KASHMIR IS NOT VIETNAM- comparison
is absurd
by Dr. Subhash Kapila
General Background
Pakistan to breakout of its frustrating bind on
Kashmir spares no recourse or instrument to sensationalize the Kashmir
issue. The latest canard being propagated is that India like the United
States in Vietnam is getting bogged down in Kashmir militarily with more
than 500,000 troops sucked in and a state of fatigue might set in. A
similar view was earlier expressed by one of the retired chiefs of
Pakistan Army.
Pakistan has been clever in devising this
stratagem as Vietnam War memories evoke strong reactions and unpleasant
memories amongst United States policy planners who then use the argument
of a ‘hopeless’ war very persuasively with Indian policy planners,
track II diplomats and academia. The Indian media without much analysis
keeps highlighting the "unholy figure of 500,00 troops " in
Vietnam, as if that were the sole cause of America’s debacle in
Vietnam.

* _Request A_
Translate this sentence from the article on Kashmir and Vietnam into Spanish: "A similar view was earlier expressed by one of the retired chiefs of Pakistan Army."
* _Request B_
Print the stretch of the Kashmir and Vietnam article from "KASHMIR IS NOT" through "Pakistan Army.", without any changes.

* _Information provided_
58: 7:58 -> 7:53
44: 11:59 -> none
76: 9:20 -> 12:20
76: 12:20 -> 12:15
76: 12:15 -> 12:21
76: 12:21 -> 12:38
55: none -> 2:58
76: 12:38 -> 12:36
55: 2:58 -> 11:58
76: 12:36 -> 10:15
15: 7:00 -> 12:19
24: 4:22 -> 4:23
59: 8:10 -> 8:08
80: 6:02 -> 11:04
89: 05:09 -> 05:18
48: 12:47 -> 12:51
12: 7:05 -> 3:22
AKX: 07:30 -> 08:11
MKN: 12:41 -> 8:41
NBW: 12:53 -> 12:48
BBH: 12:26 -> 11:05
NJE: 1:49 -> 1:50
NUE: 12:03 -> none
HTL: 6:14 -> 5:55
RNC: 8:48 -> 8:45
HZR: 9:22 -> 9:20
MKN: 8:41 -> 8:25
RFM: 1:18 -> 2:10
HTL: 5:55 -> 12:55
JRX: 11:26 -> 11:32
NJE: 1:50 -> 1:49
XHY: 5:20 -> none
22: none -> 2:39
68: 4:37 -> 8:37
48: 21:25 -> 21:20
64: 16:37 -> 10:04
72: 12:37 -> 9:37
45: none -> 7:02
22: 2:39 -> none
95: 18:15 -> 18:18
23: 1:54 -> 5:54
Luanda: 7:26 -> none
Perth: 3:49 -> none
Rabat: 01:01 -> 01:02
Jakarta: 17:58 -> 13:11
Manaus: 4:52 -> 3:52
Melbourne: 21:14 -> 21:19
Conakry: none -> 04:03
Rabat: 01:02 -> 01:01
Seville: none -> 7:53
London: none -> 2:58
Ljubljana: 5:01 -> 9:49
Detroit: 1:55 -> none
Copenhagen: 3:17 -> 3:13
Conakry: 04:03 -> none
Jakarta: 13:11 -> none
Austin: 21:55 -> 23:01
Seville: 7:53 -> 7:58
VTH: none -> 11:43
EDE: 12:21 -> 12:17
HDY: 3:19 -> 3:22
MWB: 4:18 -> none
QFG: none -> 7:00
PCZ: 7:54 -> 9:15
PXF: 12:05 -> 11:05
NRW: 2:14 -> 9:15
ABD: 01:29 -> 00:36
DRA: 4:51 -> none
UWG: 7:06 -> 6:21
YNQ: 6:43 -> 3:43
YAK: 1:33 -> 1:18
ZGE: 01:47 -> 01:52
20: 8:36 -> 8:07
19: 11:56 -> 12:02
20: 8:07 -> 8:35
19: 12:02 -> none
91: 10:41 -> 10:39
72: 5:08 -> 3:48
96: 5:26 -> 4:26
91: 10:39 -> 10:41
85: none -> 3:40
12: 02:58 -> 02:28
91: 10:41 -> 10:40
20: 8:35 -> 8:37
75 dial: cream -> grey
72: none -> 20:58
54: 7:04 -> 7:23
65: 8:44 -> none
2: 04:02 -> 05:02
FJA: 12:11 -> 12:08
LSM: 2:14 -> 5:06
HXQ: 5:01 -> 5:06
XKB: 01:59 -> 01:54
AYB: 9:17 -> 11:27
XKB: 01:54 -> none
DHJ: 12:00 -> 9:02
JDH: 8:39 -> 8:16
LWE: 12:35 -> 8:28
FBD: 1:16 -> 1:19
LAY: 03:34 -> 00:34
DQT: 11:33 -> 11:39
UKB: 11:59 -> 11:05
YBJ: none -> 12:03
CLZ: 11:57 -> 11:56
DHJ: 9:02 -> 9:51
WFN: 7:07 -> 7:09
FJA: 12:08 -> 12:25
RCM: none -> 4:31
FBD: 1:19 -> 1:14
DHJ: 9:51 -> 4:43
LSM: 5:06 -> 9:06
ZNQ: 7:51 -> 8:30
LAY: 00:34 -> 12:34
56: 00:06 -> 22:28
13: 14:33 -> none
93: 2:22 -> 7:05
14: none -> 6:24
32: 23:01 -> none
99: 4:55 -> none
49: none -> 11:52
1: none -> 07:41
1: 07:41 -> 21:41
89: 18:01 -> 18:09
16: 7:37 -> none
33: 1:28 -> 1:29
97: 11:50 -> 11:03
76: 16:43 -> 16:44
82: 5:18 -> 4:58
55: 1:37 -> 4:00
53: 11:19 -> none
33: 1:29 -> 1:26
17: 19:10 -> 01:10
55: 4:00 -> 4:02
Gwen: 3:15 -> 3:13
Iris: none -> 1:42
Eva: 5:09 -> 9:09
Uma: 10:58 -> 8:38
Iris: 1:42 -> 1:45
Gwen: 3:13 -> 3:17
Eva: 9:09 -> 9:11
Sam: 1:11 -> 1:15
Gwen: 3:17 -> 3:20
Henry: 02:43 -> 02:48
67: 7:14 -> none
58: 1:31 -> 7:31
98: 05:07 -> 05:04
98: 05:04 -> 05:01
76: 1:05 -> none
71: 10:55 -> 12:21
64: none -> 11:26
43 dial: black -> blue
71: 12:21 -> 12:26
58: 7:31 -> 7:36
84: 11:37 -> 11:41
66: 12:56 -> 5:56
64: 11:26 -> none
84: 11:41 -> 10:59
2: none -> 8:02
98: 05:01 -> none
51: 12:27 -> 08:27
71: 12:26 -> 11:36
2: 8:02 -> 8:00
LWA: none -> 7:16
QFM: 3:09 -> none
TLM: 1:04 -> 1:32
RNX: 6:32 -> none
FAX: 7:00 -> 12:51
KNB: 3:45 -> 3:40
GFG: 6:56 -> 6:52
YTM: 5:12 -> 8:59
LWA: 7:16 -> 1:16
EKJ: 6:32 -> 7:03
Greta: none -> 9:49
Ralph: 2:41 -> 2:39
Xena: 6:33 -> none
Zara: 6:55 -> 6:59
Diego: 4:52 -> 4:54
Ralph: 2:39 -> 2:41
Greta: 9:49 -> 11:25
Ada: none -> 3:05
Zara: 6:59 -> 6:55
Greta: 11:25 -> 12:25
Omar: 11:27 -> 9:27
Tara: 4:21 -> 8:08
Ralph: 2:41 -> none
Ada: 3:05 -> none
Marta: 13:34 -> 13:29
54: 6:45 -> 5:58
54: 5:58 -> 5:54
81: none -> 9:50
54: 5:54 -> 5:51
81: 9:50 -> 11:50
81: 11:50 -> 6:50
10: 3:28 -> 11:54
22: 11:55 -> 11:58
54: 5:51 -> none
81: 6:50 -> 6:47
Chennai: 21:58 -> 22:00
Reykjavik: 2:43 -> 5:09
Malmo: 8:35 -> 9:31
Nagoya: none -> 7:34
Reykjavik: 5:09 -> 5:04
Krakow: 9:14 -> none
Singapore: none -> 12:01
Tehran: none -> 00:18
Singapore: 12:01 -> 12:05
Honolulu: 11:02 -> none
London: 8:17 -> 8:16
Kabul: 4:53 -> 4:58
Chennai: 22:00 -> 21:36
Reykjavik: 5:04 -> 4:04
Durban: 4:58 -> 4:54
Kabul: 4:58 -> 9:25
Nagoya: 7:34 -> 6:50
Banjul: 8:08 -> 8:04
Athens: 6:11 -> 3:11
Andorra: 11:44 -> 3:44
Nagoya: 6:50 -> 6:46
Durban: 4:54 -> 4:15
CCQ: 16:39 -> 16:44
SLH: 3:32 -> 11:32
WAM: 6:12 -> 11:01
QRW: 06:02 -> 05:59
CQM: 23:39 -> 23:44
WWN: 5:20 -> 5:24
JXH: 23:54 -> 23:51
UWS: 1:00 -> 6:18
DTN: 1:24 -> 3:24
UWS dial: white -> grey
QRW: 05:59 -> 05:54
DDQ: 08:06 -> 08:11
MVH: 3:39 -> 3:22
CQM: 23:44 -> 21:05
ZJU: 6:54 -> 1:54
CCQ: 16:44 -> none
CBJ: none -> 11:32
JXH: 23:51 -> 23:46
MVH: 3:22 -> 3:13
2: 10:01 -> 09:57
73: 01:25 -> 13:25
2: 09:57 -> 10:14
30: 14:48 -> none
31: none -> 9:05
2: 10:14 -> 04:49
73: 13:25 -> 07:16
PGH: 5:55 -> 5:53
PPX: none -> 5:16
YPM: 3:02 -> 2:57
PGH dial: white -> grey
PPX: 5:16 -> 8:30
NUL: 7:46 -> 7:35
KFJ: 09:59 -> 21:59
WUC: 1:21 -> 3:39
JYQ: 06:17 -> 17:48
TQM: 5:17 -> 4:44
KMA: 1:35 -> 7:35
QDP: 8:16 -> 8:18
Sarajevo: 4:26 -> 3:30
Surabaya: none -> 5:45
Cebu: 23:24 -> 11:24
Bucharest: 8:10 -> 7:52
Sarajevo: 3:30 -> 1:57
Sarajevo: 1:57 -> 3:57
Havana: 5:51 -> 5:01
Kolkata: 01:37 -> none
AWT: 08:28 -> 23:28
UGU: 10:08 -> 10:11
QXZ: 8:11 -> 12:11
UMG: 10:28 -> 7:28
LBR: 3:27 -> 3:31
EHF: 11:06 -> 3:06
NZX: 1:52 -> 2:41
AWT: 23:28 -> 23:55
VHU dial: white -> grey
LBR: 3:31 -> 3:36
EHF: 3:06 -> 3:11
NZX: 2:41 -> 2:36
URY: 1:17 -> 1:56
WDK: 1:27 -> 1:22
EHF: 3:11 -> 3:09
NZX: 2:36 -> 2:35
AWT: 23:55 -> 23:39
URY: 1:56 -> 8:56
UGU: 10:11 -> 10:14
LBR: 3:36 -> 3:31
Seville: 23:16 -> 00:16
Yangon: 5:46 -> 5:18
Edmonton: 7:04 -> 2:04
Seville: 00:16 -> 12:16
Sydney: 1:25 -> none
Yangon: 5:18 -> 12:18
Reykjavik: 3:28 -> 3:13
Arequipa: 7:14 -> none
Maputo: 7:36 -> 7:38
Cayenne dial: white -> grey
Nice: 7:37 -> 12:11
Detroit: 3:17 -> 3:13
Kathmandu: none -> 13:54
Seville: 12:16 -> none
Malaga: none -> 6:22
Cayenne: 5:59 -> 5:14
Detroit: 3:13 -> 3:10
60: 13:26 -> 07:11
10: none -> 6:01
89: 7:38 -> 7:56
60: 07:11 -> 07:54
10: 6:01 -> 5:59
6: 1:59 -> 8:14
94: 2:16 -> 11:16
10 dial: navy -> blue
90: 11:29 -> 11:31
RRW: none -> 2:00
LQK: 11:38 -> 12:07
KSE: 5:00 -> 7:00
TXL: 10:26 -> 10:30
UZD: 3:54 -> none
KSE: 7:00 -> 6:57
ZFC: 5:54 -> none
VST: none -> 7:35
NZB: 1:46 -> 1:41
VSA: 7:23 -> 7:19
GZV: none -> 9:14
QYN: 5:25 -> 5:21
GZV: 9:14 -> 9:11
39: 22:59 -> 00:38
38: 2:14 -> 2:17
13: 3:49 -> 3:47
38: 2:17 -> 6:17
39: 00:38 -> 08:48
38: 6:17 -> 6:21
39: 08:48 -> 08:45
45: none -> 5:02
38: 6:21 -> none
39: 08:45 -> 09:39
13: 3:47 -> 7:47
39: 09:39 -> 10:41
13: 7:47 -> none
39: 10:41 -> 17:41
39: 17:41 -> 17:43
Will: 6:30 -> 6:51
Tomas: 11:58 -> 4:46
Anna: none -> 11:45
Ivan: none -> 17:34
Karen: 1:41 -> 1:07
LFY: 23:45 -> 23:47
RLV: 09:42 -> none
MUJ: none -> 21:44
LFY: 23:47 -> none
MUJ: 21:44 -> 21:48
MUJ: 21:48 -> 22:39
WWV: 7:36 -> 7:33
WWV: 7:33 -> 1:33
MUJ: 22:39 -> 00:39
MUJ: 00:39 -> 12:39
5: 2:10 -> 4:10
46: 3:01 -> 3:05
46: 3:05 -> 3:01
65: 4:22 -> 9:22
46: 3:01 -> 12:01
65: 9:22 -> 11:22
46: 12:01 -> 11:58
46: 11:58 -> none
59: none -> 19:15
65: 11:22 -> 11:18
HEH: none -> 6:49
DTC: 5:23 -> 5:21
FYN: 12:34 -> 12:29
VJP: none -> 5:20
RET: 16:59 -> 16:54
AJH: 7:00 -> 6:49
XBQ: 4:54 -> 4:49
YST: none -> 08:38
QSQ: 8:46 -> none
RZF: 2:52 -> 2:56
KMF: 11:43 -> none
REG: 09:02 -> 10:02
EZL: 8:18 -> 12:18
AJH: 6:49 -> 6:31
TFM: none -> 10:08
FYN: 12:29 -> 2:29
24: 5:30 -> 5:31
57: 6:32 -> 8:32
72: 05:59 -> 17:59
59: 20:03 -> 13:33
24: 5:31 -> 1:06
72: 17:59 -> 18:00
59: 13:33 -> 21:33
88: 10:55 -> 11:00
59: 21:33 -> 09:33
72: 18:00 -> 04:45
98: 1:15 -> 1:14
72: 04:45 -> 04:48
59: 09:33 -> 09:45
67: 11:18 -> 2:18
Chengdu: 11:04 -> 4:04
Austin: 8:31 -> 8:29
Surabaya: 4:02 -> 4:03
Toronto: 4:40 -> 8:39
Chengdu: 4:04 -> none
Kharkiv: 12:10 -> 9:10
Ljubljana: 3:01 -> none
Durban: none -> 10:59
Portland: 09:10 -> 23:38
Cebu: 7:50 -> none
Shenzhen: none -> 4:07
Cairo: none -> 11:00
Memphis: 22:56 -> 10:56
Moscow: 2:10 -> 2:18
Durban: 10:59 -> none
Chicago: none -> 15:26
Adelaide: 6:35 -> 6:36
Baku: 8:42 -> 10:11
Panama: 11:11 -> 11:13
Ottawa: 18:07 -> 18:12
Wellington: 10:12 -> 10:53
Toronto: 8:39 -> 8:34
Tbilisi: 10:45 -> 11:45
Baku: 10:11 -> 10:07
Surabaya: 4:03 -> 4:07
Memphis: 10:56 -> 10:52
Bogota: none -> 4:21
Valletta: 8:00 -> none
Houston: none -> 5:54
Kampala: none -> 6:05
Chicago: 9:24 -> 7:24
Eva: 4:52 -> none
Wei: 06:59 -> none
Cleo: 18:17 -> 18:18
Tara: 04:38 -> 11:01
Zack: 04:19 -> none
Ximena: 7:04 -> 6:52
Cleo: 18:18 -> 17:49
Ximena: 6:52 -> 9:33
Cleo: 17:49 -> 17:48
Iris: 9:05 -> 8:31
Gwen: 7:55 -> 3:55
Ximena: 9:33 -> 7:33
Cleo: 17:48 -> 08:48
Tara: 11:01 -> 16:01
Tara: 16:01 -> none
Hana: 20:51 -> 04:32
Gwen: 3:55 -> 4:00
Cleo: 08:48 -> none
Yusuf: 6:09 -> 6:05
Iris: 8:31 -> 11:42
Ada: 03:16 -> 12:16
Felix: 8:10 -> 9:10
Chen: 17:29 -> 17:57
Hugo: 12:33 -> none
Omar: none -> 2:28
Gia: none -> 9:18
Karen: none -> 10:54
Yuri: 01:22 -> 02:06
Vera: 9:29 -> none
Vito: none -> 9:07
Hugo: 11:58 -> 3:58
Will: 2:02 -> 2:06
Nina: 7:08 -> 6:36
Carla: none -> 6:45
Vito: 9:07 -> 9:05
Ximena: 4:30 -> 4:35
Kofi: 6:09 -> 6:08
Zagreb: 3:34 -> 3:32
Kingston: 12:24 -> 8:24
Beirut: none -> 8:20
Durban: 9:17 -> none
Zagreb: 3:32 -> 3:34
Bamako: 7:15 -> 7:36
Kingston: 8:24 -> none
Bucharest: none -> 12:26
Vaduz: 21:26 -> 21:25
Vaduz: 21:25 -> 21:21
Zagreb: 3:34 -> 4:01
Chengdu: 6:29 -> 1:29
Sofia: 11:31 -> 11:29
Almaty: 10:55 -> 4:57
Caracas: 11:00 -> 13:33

* _Correct result A_
Una opinión similar fue expresada anteriormente por uno de los jefes retirados del Ejército de Pakistán.

* _Correct result B_
KASHMIR IS NOT VIETNAM- comparison
is absurd
by Dr. Subhash Kapila
General Background
Pakistan to breakout of its frustrating bind on
Kashmir spares no recourse or instrument to sensationalize the Kashmir
issue. The latest canard being propagated is that India like the United
States in Vietnam is getting bogged down in Kashmir militarily with more
than 500,000 troops sucked in and a state of fatigue might set in. A
similar view was earlier expressed by one of the retired chiefs of
Pakistan Army.